CSM/SP: Compra e venda – escritura pública. Imóvel rural. Georreferenciamento. Especialidade Objetiva


É necessário o prévio georreferenciamento do imóvel rural para o registro de escritura pública de compra e venda

O Conselho Superior da Magistratura do Tribunal de Justiça do Estado de São Paulo (CSM/SP) julgou a Apelação nº 0001745-94.2015.8.26.0614, onde se entendeu ser necessário, para o registro de escritura pública de compra e venda, o prévio georreferenciamento do imóvel rural.

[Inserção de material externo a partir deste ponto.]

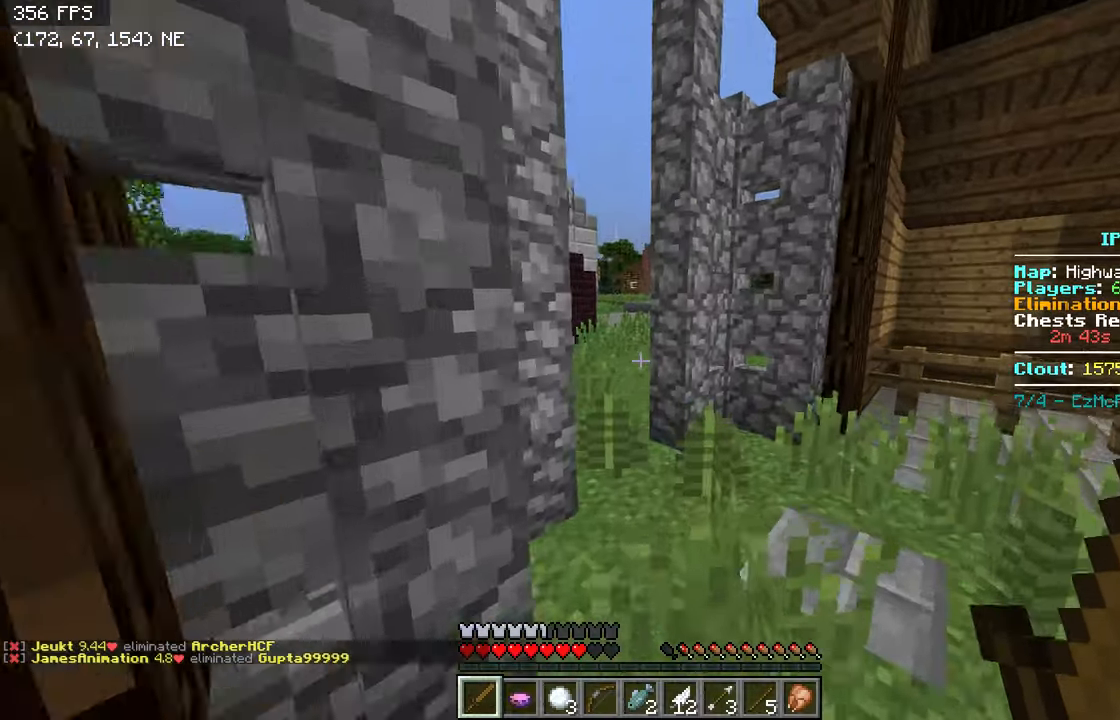
{"keys": ["a", "w"], "events": [[17, "d", "down"], [167, "d", "up"], [367, "a", "down"]]}
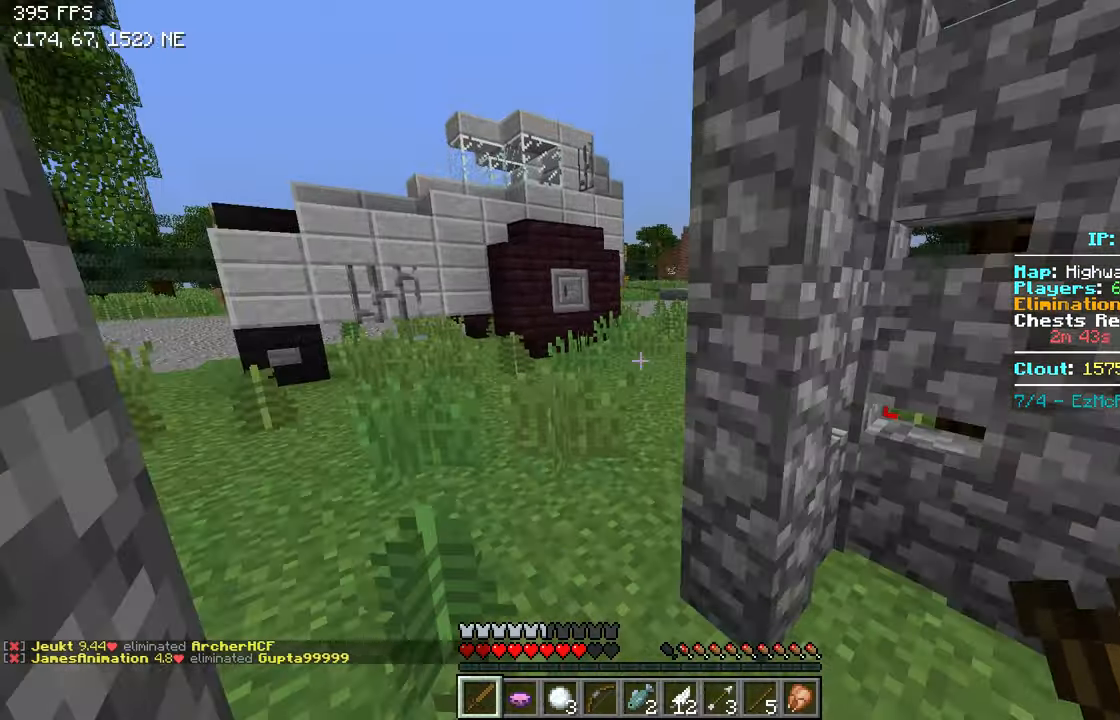
{"keys": ["a", "w"], "events": []}
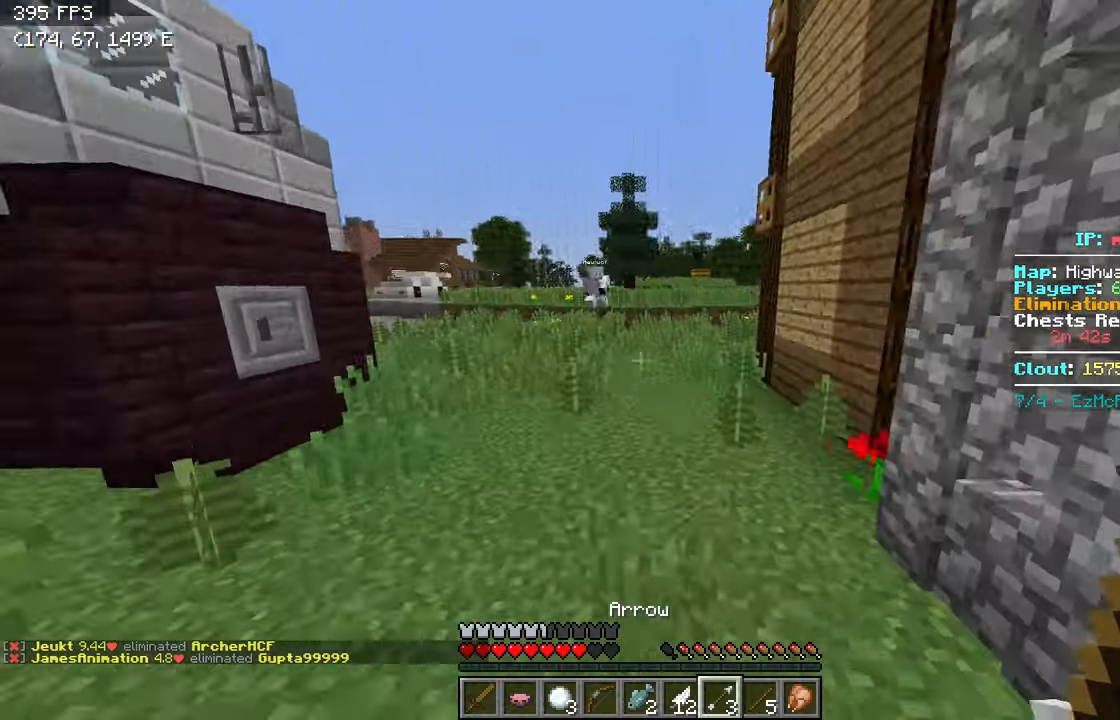
{"keys": ["a", "w"], "events": [[17, "a", "up"], [367, "a", "down"]]}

O acórdão teve como Relator o Desembargador Manoel de Queiroz Pereira Calças e o recurso foi, por maioria de votos, julgado improvido, tendo declarado voto divergente o Desembargador Ricardo Dip.

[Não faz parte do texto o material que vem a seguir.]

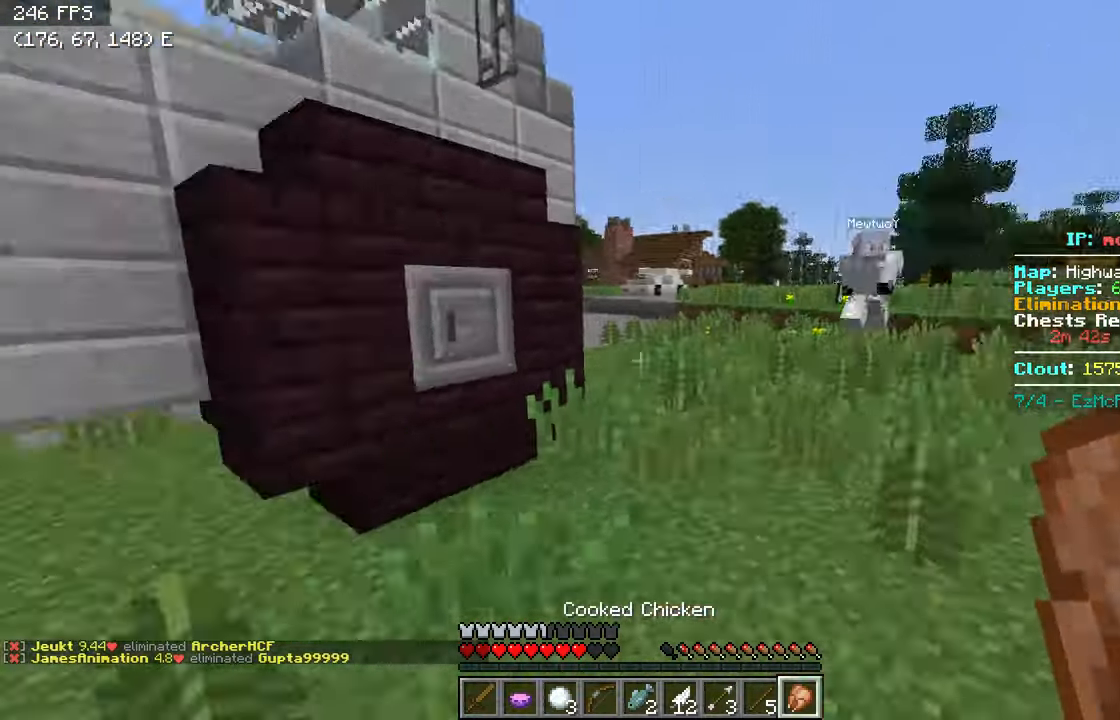
{"keys": ["w"], "events": [[417, "a", "up"]]}
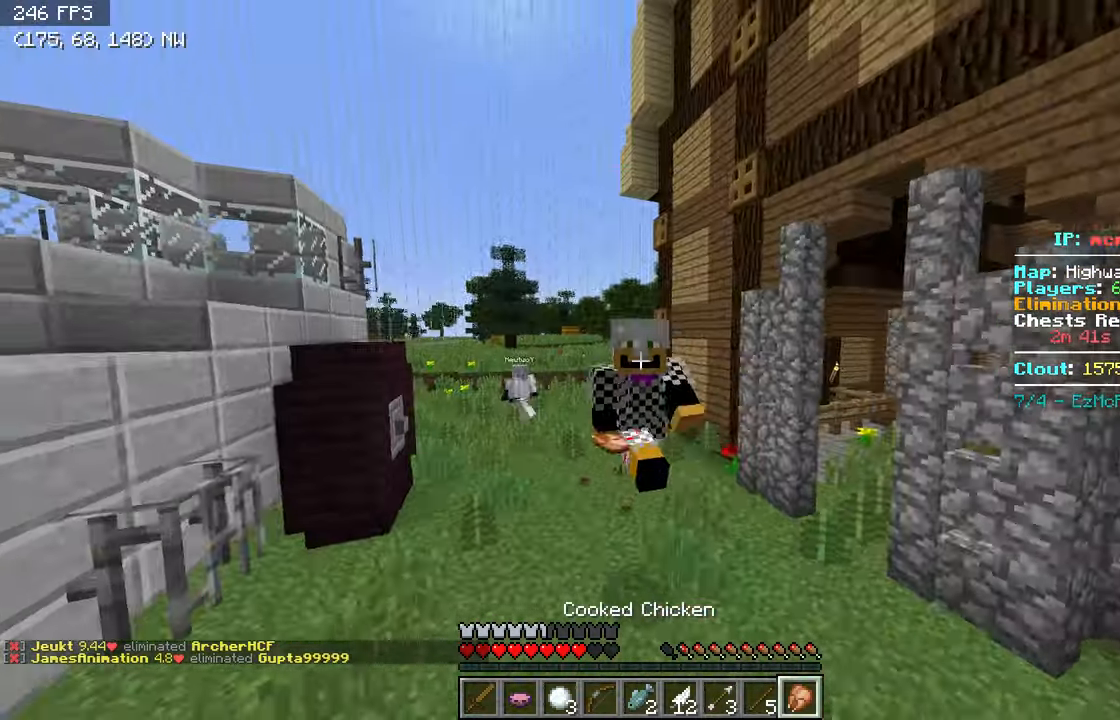
{"keys": ["w"], "events": []}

O caso trata de apelação interposta em face da r. sentença que julgou procedente a dúvida inversa suscitada pelo apelante e manteve a recusa do título, sendo necessário, para o registro da compra e venda, que previamente seja realizado o georreferenciamento do imóvel, uma vez que violado o Princípio da Especialidade Objetiva. Em suas razões, o apelante argumentou que a inscrição da escritura pública de compra e venda independe da prévia retificação exigida e, particularmente, do cumprimento da obrigação de georreferenciar.

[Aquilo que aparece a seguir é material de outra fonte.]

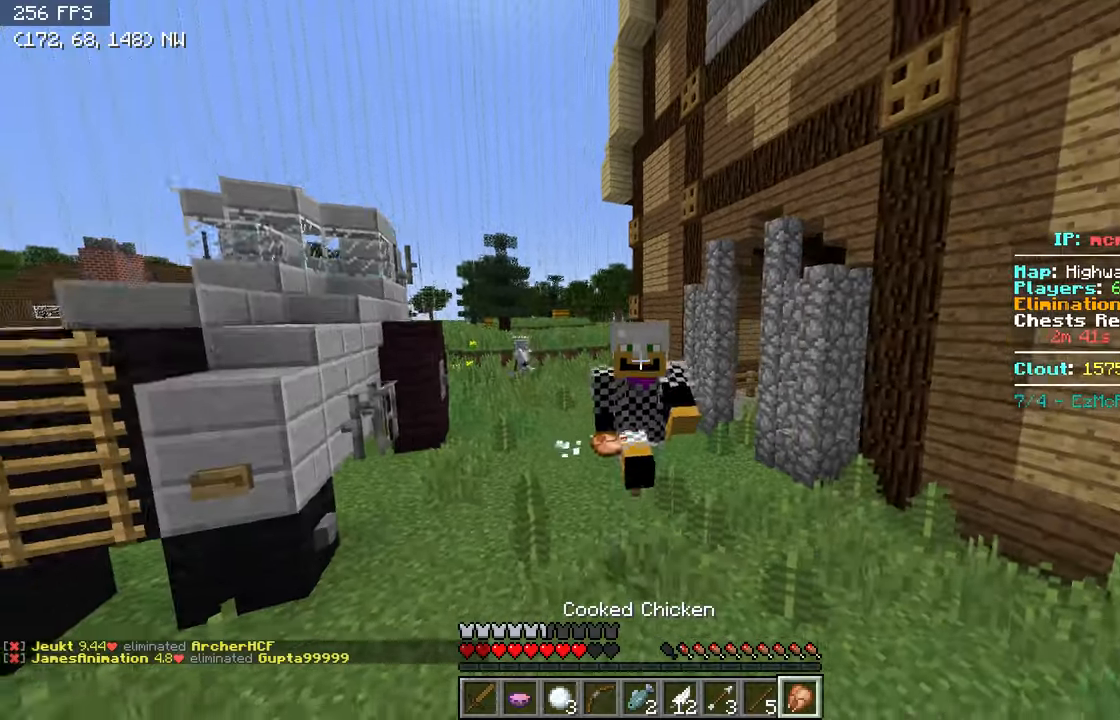
{"keys": ["w"], "events": []}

Ao julgar o recurso, o Relator observou que, de acordo com o art. 176, §§ 3º e 4º da Lei nº 6.015/73, o georreferenciamento é obrigatório para a efetivação do registro em qualquer situação de transferência de imóvel rural, nos prazos fixados pelo Poder Executivo. Além disso, o Relator entendeu que não se pode argumentar que o ato registral pretendido independe da especialização objetiva do bem imóvel pelo Sistema Geodésico Brasileiro, tendo em vista a dimensão da área constante na matrícula (265,07 ha) a prevalecer, enquanto inocorrente a retificação, em cotejo com eventual realidade extrarregistral diversa e o comando do art. 10, IV, do Decreto nº 4.449/2002, com a redação do Decreto nº 7.620/2011. Isso porque, de acordo com o Relator, “à luz da legislação em vigor à época do juízo de qualificação, é exigível o georreferenciamento, condição, prestigiada pelo princípio da especialidade objetiva, para fins do registro perseguido. Isto é, impõe ratificar a exigência oposta pelo Oficial, respaldada, ainda, pelo inciso II, do § 2º do art. 10 do Decreto nº 4.449/2002.” O Relator ainda afirmou que, caso a identificação do imóvel pelo novo método descritivo revelar discrepância de área com a constante da matrícula, tal fato não será oposto ao memorial georreferenciado, desde que mantidos os direitos de terceiros confrontantes. Por fim, destacou que a retificação registral realizada posteriormente à lavratura da escritura pública, não será óbice ao registro, uma vez respeitados os direitos de terceiros confrontantes e que “é de rigor acentuar que o próprio recorrente, no corpo do título objeto da qualificação, assumiu ter ‘pleno conhecimento de que o registro da presente escritura depende de procedimento administrativo de retificação de área e de georreferenciamento…’ Em outras palavras: não foi ele tomado de surpresa alguma, diante do juízo de desqualificação registral.”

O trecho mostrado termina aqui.